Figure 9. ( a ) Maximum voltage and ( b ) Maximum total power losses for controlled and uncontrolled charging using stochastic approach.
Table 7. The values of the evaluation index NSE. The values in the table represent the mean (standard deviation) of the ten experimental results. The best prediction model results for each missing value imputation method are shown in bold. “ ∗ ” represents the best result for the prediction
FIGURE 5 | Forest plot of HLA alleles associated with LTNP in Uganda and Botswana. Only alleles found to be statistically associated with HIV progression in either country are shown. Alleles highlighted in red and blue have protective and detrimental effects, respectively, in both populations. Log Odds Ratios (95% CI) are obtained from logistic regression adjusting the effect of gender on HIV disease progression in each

==

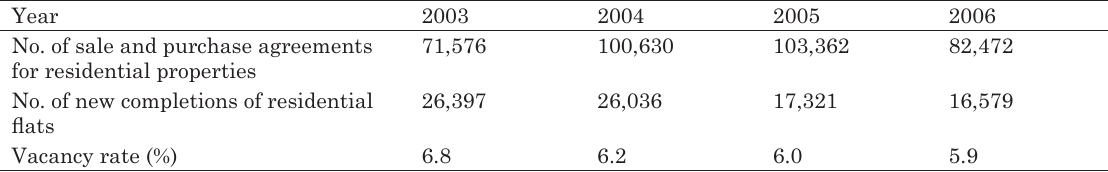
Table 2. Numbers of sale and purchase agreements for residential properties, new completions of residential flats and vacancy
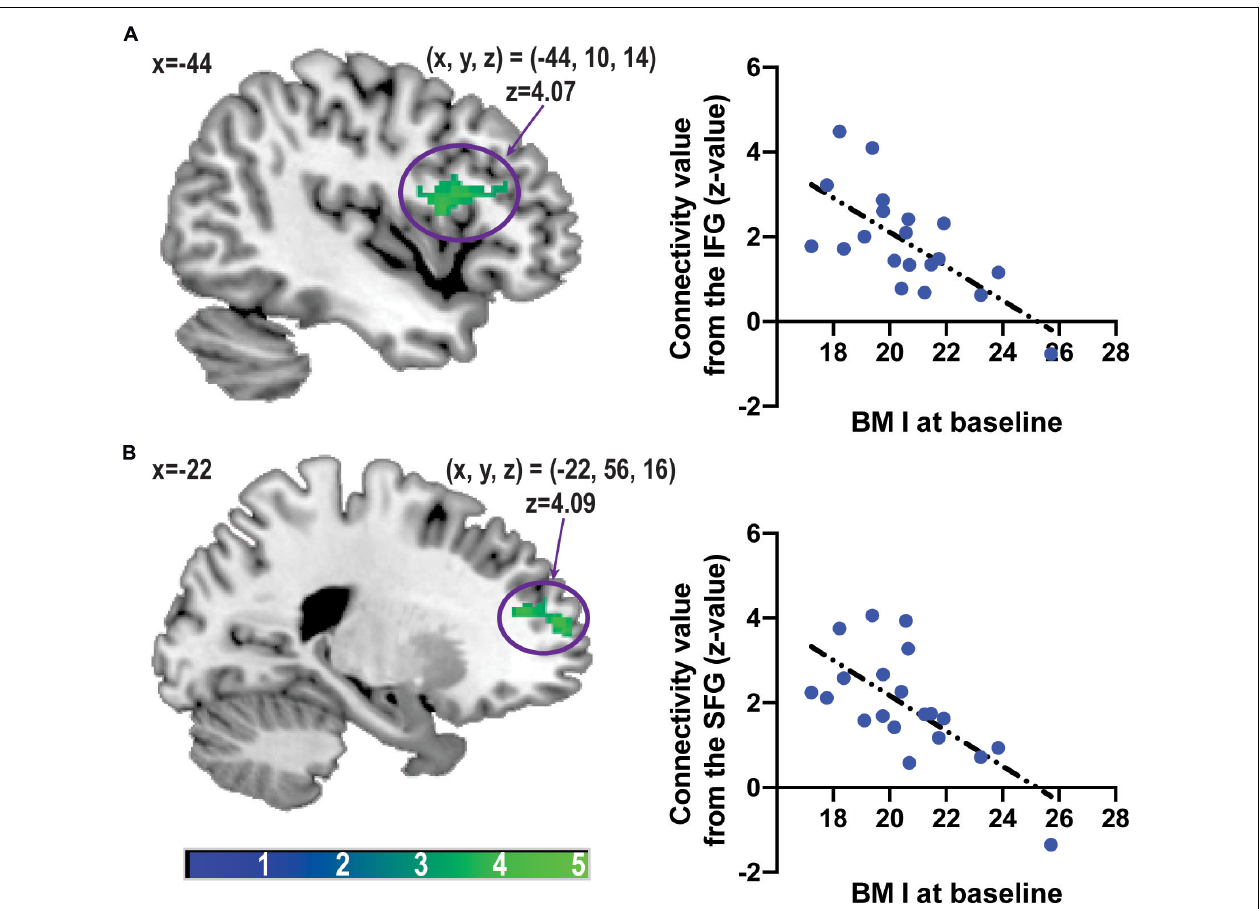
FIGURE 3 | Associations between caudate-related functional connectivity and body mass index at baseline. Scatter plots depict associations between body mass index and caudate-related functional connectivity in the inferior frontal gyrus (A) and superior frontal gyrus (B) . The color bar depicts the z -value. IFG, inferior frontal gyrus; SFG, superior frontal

→ **Exercise brief**
Would you restate, exactly and with no pictures, the lines of the entries above from the one containing "Table 2. Numbers" through the one containing "FIGURE 3 | Associations"?

→ **Answer area**
Table 2. Numbers of sale and purchase agreements for residential properties, new completions of residential flats and vacancy
FIGURE 3 | Associations between caudate-related functional connectivity and body mass index at baseline. Scatter plots depict associations between body mass index and caudate-related functional connectivity in the inferior frontal gyrus (A) and superior frontal gyrus (B) . The color bar depicts the z -value. IFG, inferior frontal gyrus; SFG, superior frontal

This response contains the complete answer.